WHAT YOU NEED TO DO: Nothing outside the range is wanted. Repeat exactly the lines below from the one with "right front paw: (193, 296)" through the one with "root of tail: (245, 282)".

====== TASK INPUT

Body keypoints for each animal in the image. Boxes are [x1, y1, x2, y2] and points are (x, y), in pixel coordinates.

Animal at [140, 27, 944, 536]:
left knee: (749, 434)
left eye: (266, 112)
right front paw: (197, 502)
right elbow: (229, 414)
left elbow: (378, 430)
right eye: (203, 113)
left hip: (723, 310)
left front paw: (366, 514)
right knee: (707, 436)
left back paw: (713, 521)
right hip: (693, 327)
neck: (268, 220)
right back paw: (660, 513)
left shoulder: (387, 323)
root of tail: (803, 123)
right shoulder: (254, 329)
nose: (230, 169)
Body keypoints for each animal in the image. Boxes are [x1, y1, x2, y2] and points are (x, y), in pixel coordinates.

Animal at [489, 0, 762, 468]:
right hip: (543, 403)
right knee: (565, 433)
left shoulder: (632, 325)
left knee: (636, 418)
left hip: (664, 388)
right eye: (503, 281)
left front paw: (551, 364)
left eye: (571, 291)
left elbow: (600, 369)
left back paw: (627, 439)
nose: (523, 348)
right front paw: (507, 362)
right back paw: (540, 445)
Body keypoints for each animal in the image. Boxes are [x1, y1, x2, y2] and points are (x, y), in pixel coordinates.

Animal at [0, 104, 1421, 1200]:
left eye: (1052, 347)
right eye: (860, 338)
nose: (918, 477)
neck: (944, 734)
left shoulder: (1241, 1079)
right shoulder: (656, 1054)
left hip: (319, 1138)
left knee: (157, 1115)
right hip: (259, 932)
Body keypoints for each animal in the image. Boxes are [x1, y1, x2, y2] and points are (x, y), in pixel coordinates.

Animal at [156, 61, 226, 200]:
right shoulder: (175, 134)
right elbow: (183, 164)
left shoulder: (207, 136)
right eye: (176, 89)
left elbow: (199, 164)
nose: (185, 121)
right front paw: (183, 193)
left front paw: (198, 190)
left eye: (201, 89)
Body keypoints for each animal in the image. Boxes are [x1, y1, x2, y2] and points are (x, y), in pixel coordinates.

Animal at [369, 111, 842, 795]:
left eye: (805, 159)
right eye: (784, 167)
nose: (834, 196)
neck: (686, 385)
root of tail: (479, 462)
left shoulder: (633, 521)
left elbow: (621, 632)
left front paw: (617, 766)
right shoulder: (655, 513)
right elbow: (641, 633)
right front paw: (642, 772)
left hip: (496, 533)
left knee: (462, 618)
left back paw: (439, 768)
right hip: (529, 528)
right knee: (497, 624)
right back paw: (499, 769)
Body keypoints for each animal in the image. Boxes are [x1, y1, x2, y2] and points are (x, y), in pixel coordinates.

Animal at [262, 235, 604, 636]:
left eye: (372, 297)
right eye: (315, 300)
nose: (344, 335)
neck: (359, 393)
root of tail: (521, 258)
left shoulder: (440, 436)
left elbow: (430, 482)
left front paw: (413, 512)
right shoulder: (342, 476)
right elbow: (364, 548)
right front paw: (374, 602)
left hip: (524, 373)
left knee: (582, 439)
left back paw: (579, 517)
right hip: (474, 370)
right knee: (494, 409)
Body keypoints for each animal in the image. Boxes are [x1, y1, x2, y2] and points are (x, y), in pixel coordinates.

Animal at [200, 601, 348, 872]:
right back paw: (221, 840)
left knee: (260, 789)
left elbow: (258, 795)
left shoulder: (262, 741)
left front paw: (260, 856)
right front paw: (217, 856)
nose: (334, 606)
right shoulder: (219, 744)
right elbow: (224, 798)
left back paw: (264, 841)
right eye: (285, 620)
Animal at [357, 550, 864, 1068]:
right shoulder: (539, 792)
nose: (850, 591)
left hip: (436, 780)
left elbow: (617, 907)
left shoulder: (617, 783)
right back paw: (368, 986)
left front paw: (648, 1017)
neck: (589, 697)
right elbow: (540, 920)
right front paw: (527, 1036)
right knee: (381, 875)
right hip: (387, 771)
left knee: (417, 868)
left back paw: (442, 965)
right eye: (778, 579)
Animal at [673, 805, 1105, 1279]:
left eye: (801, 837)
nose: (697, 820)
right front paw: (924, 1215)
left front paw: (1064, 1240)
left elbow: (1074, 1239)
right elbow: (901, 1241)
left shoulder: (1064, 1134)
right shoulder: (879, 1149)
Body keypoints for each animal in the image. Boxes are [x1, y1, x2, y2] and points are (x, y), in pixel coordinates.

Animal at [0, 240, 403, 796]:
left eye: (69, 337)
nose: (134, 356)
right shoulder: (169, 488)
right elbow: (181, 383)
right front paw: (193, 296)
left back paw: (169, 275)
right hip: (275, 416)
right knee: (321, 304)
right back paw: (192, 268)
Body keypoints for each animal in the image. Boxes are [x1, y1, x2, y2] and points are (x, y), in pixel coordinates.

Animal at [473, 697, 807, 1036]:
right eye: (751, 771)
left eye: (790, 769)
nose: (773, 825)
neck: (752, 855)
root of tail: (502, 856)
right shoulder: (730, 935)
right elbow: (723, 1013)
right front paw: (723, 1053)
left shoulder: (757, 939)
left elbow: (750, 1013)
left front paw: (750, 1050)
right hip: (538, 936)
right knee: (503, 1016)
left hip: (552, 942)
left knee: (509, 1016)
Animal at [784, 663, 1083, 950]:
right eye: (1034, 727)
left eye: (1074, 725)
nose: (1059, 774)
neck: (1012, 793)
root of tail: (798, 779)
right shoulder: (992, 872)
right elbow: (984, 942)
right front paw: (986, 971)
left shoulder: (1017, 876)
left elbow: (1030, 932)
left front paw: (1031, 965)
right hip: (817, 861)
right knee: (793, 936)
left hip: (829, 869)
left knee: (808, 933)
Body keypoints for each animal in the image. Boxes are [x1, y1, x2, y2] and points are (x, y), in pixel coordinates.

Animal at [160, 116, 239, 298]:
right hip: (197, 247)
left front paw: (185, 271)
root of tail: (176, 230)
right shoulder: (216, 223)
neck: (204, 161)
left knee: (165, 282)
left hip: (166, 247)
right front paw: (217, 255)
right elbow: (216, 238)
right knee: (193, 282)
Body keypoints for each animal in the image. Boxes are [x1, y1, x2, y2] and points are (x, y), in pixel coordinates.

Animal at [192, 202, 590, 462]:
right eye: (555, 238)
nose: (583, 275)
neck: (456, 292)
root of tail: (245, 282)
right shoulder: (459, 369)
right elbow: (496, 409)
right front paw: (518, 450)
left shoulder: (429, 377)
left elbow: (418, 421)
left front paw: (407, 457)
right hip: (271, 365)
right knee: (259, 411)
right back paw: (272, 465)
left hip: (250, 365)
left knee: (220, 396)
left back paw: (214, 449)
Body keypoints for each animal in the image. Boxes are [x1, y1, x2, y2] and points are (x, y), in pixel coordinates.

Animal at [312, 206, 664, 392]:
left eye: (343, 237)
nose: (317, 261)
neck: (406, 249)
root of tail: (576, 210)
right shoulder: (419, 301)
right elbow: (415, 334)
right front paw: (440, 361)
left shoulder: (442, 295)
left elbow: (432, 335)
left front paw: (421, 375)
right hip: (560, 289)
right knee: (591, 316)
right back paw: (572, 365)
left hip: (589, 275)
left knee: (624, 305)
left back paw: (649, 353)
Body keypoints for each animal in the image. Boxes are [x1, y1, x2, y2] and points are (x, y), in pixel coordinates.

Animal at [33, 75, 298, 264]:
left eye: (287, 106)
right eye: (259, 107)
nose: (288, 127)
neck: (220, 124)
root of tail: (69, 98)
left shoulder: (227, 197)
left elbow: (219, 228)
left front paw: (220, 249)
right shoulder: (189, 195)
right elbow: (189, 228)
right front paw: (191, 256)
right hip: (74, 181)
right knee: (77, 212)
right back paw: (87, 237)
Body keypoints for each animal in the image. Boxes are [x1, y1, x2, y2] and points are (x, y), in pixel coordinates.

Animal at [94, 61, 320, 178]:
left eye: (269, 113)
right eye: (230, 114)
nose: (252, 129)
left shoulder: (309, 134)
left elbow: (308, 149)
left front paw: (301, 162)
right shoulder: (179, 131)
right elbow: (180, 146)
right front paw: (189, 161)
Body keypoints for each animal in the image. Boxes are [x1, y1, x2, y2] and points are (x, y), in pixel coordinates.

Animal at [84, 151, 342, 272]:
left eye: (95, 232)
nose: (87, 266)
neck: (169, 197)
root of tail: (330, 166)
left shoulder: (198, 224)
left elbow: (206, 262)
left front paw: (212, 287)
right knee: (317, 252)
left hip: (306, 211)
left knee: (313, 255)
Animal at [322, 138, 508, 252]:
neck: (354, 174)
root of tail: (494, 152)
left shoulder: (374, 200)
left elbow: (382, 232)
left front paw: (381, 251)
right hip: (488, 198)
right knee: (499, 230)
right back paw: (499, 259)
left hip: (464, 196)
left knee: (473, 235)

============

ANSWER TO THIS TASK:
right front paw: (193, 296)
left back paw: (169, 275)
right hip: (275, 416)
right knee: (321, 304)
right back paw: (192, 268)
Body keypoints for each animal in the image. Boxes are [x1, y1, x2, y2] and points are (x, y), in pixel coordinates.

Animal at [473, 697, 807, 1036]:
right eye: (751, 771)
left eye: (790, 769)
nose: (773, 825)
neck: (752, 855)
root of tail: (502, 856)
right shoulder: (730, 935)
right elbow: (723, 1013)
right front paw: (723, 1053)
left shoulder: (757, 939)
left elbow: (750, 1013)
left front paw: (750, 1050)
right hip: (538, 936)
right knee: (503, 1016)
left hip: (552, 942)
left knee: (509, 1016)
Animal at [784, 663, 1083, 950]:
right eye: (1034, 727)
left eye: (1074, 725)
nose: (1059, 774)
neck: (1012, 793)
root of tail: (798, 779)
right shoulder: (992, 872)
right elbow: (984, 942)
right front paw: (986, 971)
left shoulder: (1017, 876)
left elbow: (1030, 932)
left front paw: (1031, 965)
right hip: (817, 861)
right knee: (793, 936)
left hip: (829, 869)
left knee: (808, 933)
Body keypoints for each animal in the image. Boxes are [x1, y1, x2, y2] and points are (x, y), in pixel coordinates.

Animal at [160, 116, 239, 298]:
right hip: (197, 247)
left front paw: (185, 271)
root of tail: (176, 230)
right shoulder: (216, 223)
neck: (204, 161)
left knee: (165, 282)
left hip: (166, 247)
right front paw: (217, 255)
right elbow: (216, 238)
right knee: (193, 282)
Body keypoints for each animal in the image. Boxes are [x1, y1, x2, y2] and points are (x, y), in pixel coordinates.

Animal at [192, 202, 590, 462]:
right eye: (555, 238)
nose: (583, 275)
neck: (456, 292)
root of tail: (245, 282)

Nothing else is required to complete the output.